We need that conversation now, because, as other noble Lords have said this afternoon, none of the current least worst options will heal our relationship with the EU and with each other—everyone will be a loser. A new approach is necessary; another 585 pages of codicils, protocols and appendices will not do the job. New creativity is necessary. Without achieving that, there will always be a perpetual EU crisis of war and conflicts, and none of us will live in peace and tranquillity.
We can do it; it is called remain-plus, and it means that we will have won a lot for our years of political anguish: equal voting power to France and Germany and a reasonable control of immigration. Lead, not leave: we would take our rightful place as at least one of the big three in Europe. That would make it all worth while, would it not? If anyone says to your Lordships that the EU would never accept that, here is Manfred Weber, who is the leader of the biggest parliamentary group in the EU and the front-runner to replace Mr Juncker as the President of the EU Commission. He says:
“Brexit is absolutely an example that people can see in reality … why our main message … is that it’s better to reform the European Union where we need a reform, than to leave or even destroy it”.
Remember that the Chancellor of Germany and the French President have a big motive. In France, 40% of the population is interested in Frexit and Austria, Greece, Italy and France will apparently all express their unhappiness with the current EU set-up in the forthcoming European elections.
We are at an historic moment of maximum power in Europe. I repeat: this is a moment of our maximum power in Europe. Now all we have to do is use it: one conversation to change history. We can do it.

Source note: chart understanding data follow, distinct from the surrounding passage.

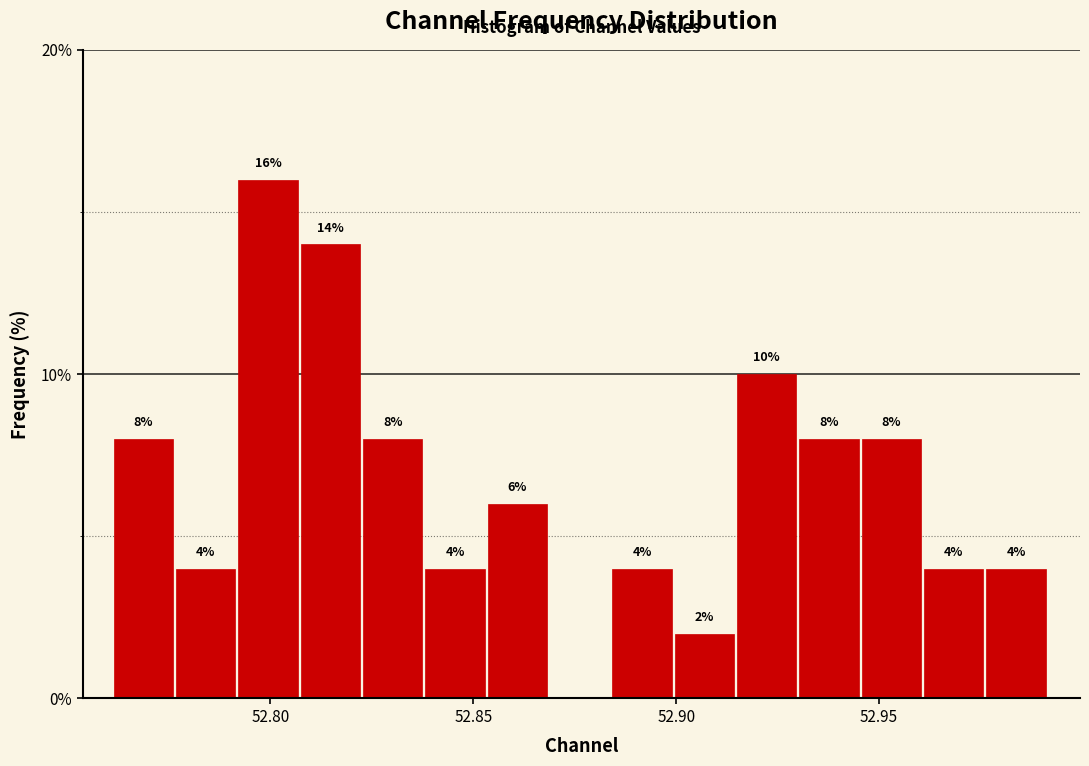

Read against the x-axis, roughly where is the centre of the tallest bar?

52.800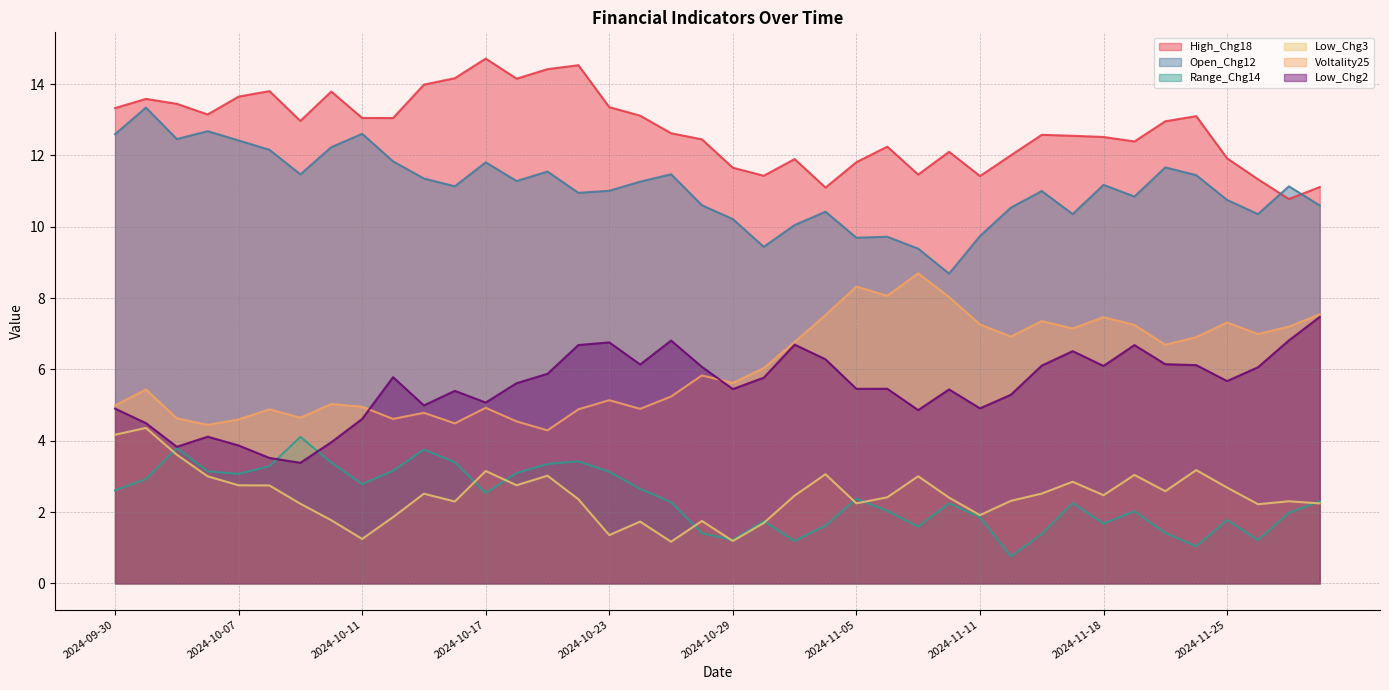

What is the label of the 16th point from the right?

2024-11-05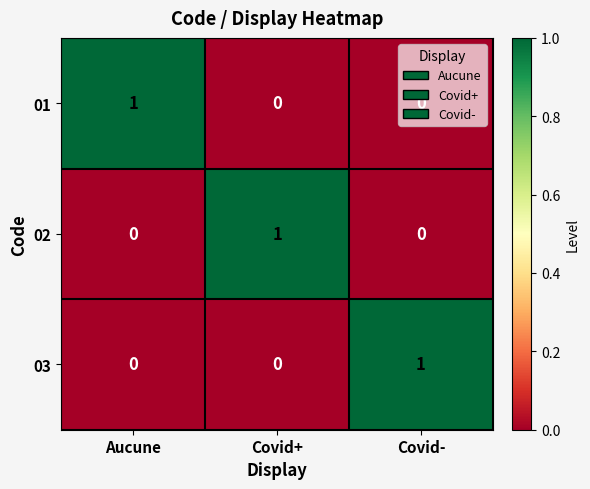

Is the value of 01 at Aucune greater than the value of 02 at Covid-?

Yes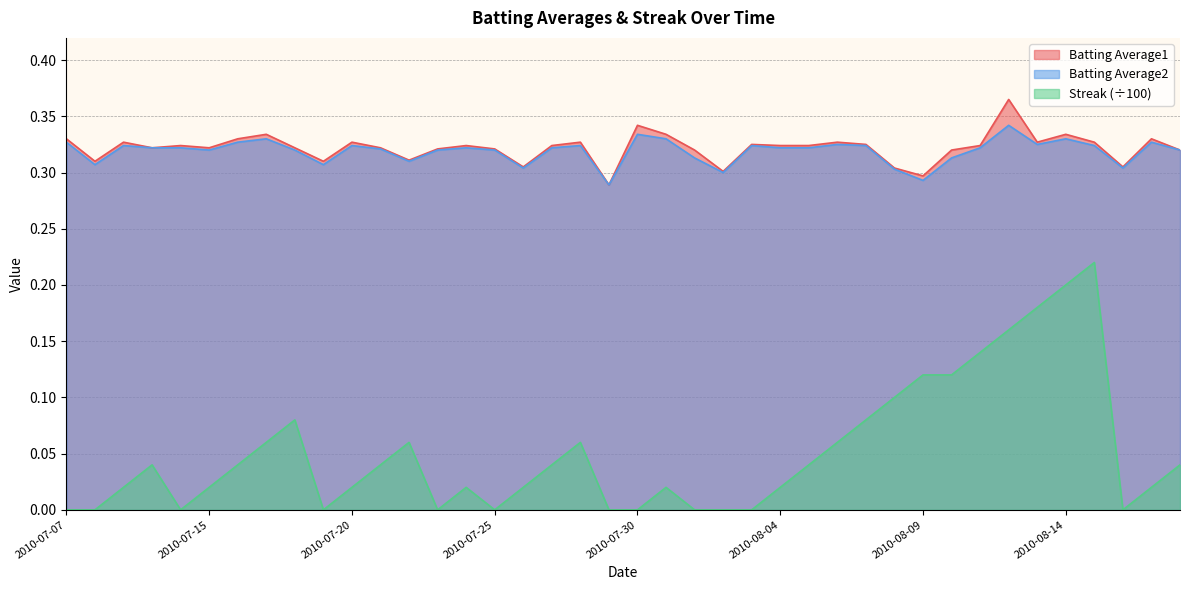

True or false: Batting Average1 and Batting Average2 cross at least once.

False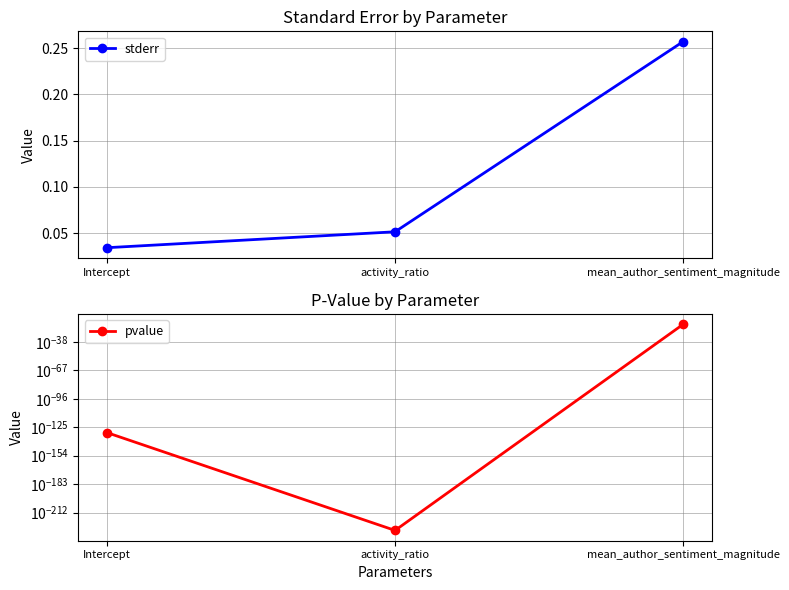

What is the label of the 3rd point from the right?

Intercept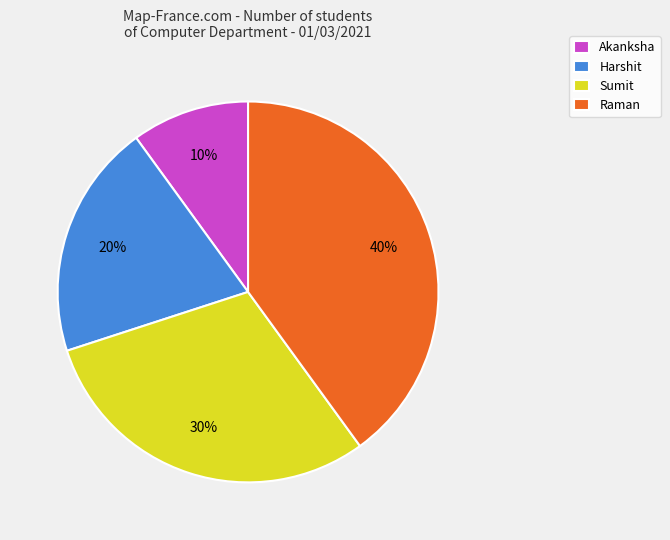

Does Harshit account for over 50% of the chart?

No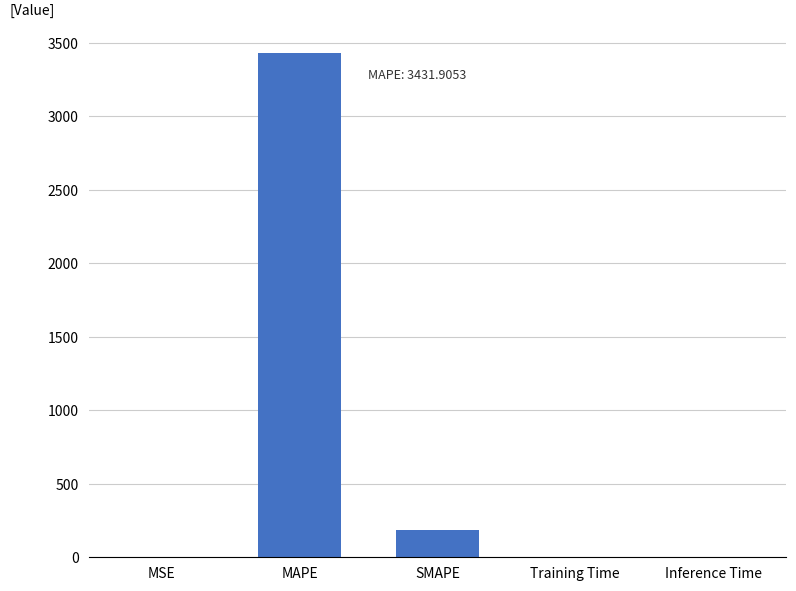

What is the sum of all values?

3621.0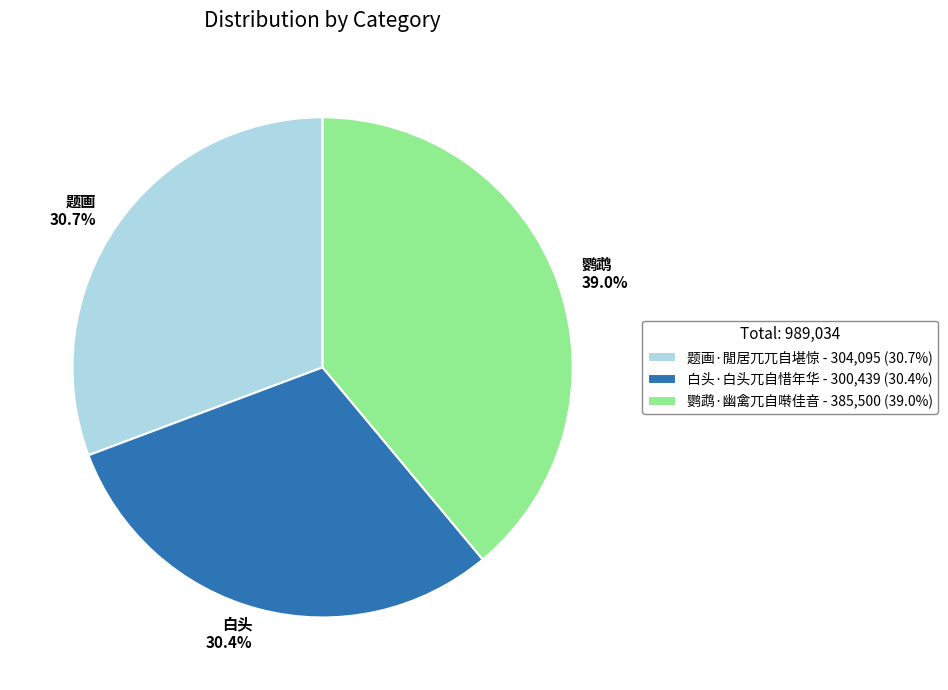

Does 鹦鹉·幽禽兀自啭佳音 account for over 50% of the chart?

No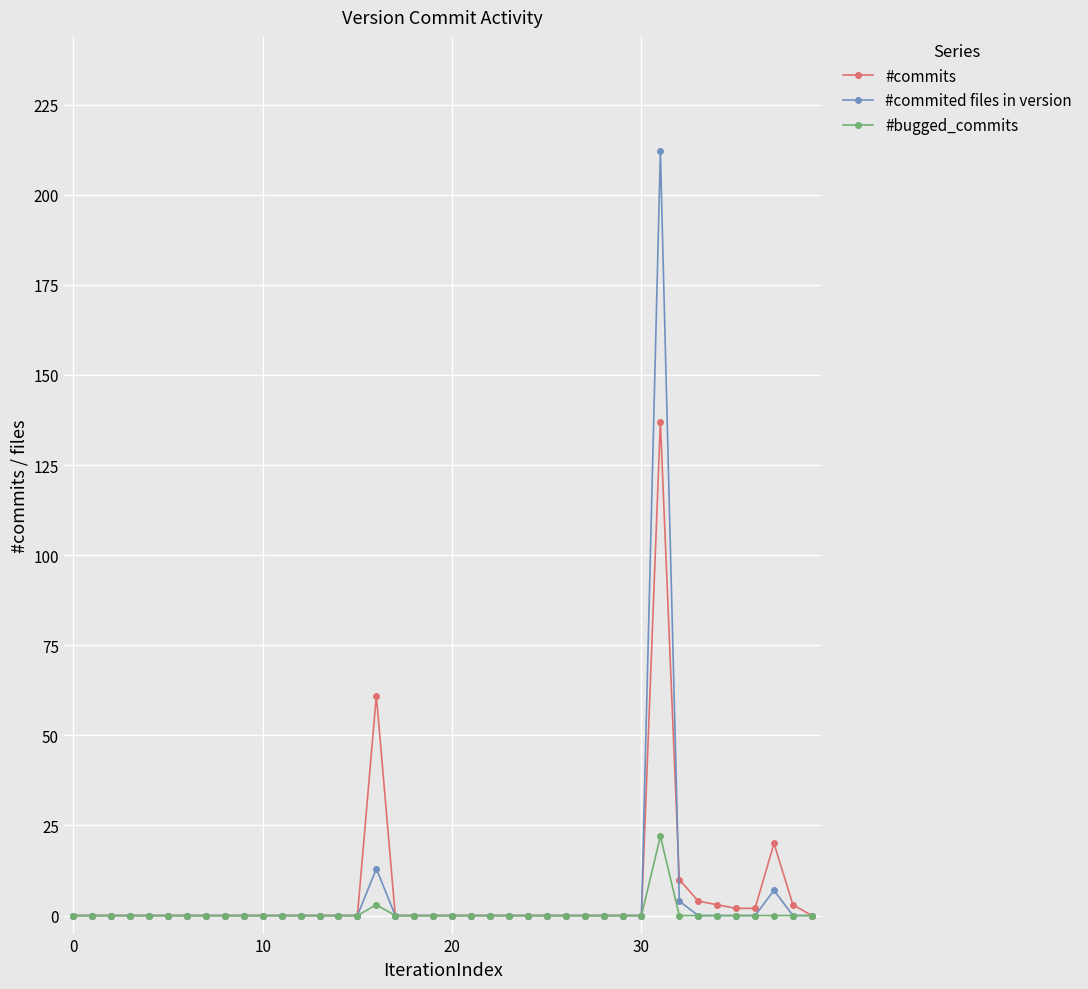

Reading right to left, transcribe all the data shown in this chart.

#commits: 0	3	20	2	2	3	4	10	137	0	0	0	0	0	0	0	0	0	0	0	0	0	0	61	0	0	0	0	0	0	0	0	0	0	0	0	0	0	0	0
#commited files in version: 0	0	7	0	0	0	0	4	212	0	0	0	0	0	0	0	0	0	0	0	0	0	0	13	0	0	0	0	0	0	0	0	0	0	0	0	0	0	0	0
#bugged_commits: 0	0	0	0	0	0	0	0	22	0	0	0	0	0	0	0	0	0	0	0	0	0	0	3	0	0	0	0	0	0	0	0	0	0	0	0	0	0	0	0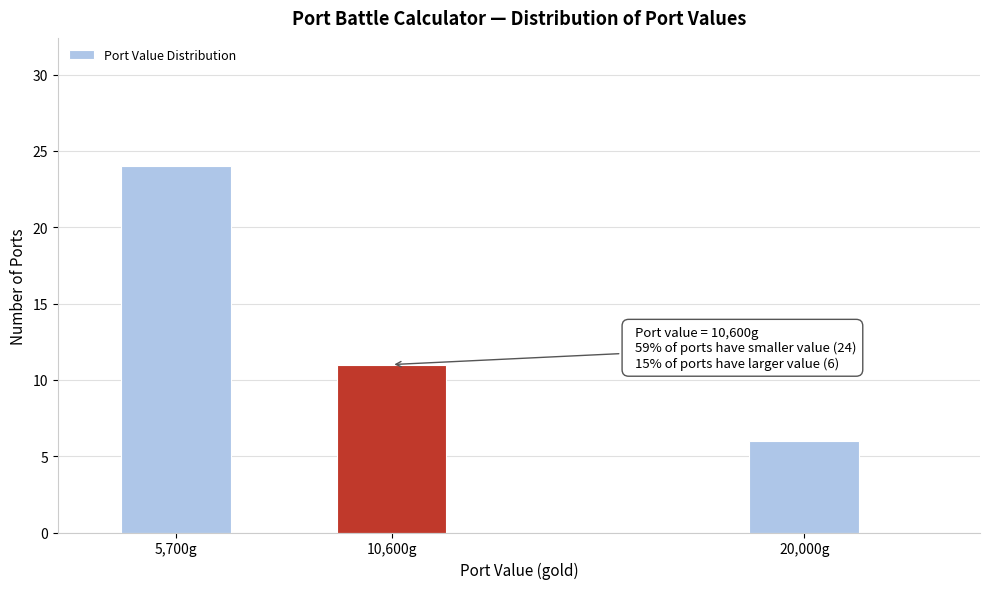

Reading left to right, list all the values displayed in this chart.

5,700g=24	10,600g=11	20,000g=6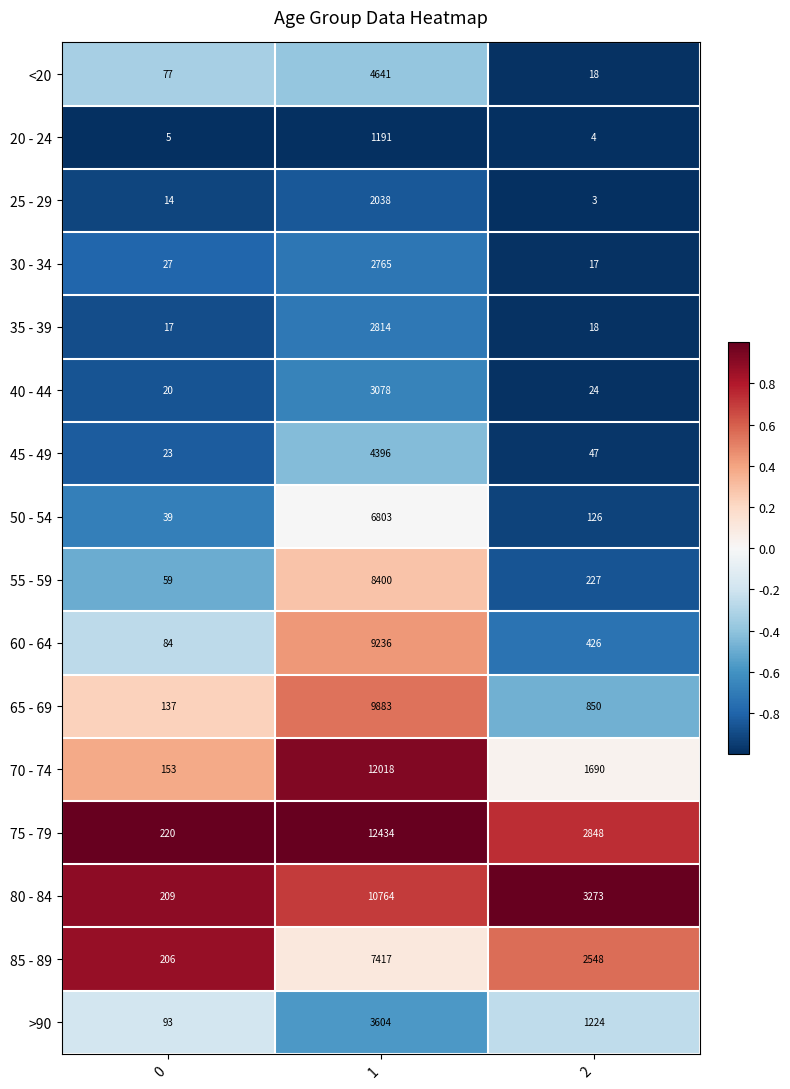

The value of >90 at 2 is 1724. True or false?

False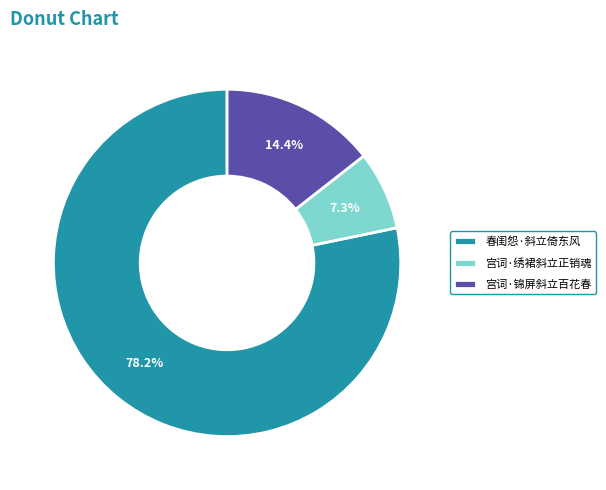

To the nearest percent, what percentage of the pie is 宫词·绣裙斜立正销魂?

7%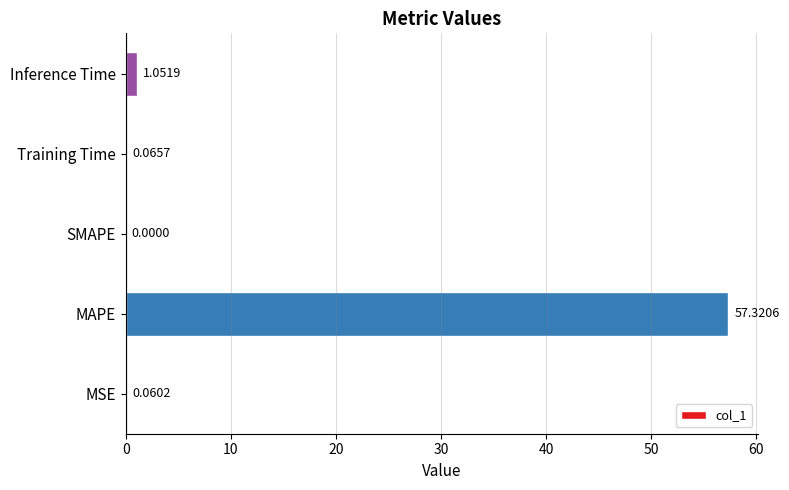

What is the average value?

11.7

I was very pleased to hear my noble friend say that the Government welcome our contribution. Your Lordships’ House has been here, is here and will always be here, playing our usual constructive role. But there is another example of poor etiquette: this time between the House of Commons and the House of Lords. I am told that it is something to do with the democratic mandate.
Like all humble people, we do not mind looking up to our superiors in another place as long as we are not taken for granted, but so far we have been the dog that did not bark in the night, with not even a growl. We have the expertise—we all know that—and we have the power, as confirmed by the Library, which confirmed to me that the usual powers of the House of Lords would apply to the passage of any Act of Parliament to do with Brexit.
I encourage the House not to be satisfied with these take note Motions. We should not accept that the other place is voting on the historic choice facing our nation tomorrow while today we are debating only a take note Motion. That will not help us on the day of judgment, when we have to stand responsible for what we have done in this House.
I am very proud of our House—as your Lordships know—and what it can do. I would like it to end the current dismal choice between the least worst options that nobody wants. Let us give the people of Britain and Europe something they both want. It is ready and waiting, I can tell you: it is in the Printed Paper Office and on page 19 of today’s Order Paper. It is the EU Membership Bill, and I hope that your Lordships will consider it. We might then hear, loud and clear, what we want to hear: the Clerk’s immortal words in the House of Commons, “Message from the House of Lords”.